Gorgeous piece, Courtney. I'm 66 and dealing with my dad's dementia, so long past the sandwich generation. I have so much admiration for what you're doing and for the loving way you write about it. My dad, who is 93, is in memory care (a wonderful place -- they do exist) and taking a very mild anti-anxiety medication, which helps a lot. I don't see him every day, but I struggle every day with my husband and sister to manage his questions, his finances, his health care, the emptying and sale of his condo. I think most people don't have the team you've assembled to take care of a loved one with dementia or the money to cover the costs of memory care. They just do it. Too many build up a lot of resentment, lose a lot of themselves, quit jobs to make it slightly more manageable. Some see the pearl, some don't. Many become very isolated. I agree that we have to bring this experience, this struggle, out into the open. And we need many more affordable, caring ways to deal with this epidemic.

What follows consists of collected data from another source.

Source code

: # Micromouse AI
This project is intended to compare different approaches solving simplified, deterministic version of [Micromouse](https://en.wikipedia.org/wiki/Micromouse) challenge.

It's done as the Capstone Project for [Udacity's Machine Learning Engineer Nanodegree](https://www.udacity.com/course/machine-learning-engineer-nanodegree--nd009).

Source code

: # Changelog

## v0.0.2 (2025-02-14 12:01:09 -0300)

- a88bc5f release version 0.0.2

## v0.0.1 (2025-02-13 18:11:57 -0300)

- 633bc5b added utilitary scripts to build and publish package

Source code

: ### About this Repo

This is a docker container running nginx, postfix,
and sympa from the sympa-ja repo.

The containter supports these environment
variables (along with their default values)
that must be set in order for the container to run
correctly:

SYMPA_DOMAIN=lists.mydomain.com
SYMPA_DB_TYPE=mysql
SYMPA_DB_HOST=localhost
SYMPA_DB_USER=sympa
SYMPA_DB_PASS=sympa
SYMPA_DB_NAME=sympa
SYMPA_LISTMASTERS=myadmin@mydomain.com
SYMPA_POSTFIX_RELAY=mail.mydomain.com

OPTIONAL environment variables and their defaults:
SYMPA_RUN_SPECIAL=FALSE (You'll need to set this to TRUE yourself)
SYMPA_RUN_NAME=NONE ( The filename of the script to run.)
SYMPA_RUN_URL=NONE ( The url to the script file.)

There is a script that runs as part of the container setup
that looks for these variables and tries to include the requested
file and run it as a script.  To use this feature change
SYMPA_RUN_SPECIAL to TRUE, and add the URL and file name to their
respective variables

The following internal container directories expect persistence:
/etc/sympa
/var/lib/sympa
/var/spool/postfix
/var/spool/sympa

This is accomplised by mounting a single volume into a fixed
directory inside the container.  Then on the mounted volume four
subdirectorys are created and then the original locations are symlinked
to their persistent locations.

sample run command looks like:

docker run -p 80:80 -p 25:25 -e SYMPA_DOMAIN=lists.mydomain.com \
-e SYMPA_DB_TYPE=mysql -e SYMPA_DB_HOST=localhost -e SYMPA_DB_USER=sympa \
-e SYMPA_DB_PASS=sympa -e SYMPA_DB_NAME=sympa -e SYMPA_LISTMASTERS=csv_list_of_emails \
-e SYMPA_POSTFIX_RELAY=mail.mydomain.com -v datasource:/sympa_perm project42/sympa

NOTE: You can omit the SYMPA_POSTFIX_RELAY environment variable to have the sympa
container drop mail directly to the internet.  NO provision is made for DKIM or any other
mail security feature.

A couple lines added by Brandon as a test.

Courtney - I so love and honor what you are doing and the writing about your family's experiences. It is very much needed now. Please keep doing it even though I know it's hard to write about and hard to find time. We spent 10 years with my mom at home with dementia while our daughter was growing up and the love and understanding that we all gained during that time has made our child a strong and caring adult. Also, there are nursing homes that do provide incredible care. Not many, but they exist. I looked at literally 50 before I found one - my mother had been "escaping" from our house and was convinced that someone was trying to kill her - it was too dangerous and more than we could handle. Fortunately, we found a safe, loving place where they were very skilled at balancing her meds. We integrated there with this big amazing family of nurses, patients and families like us and it was a godsend. I can honestly say that my mom's last years were her happiest. It can be done, it just takes people who care. And there are still people who care. Bless you and your family! Thank you so much!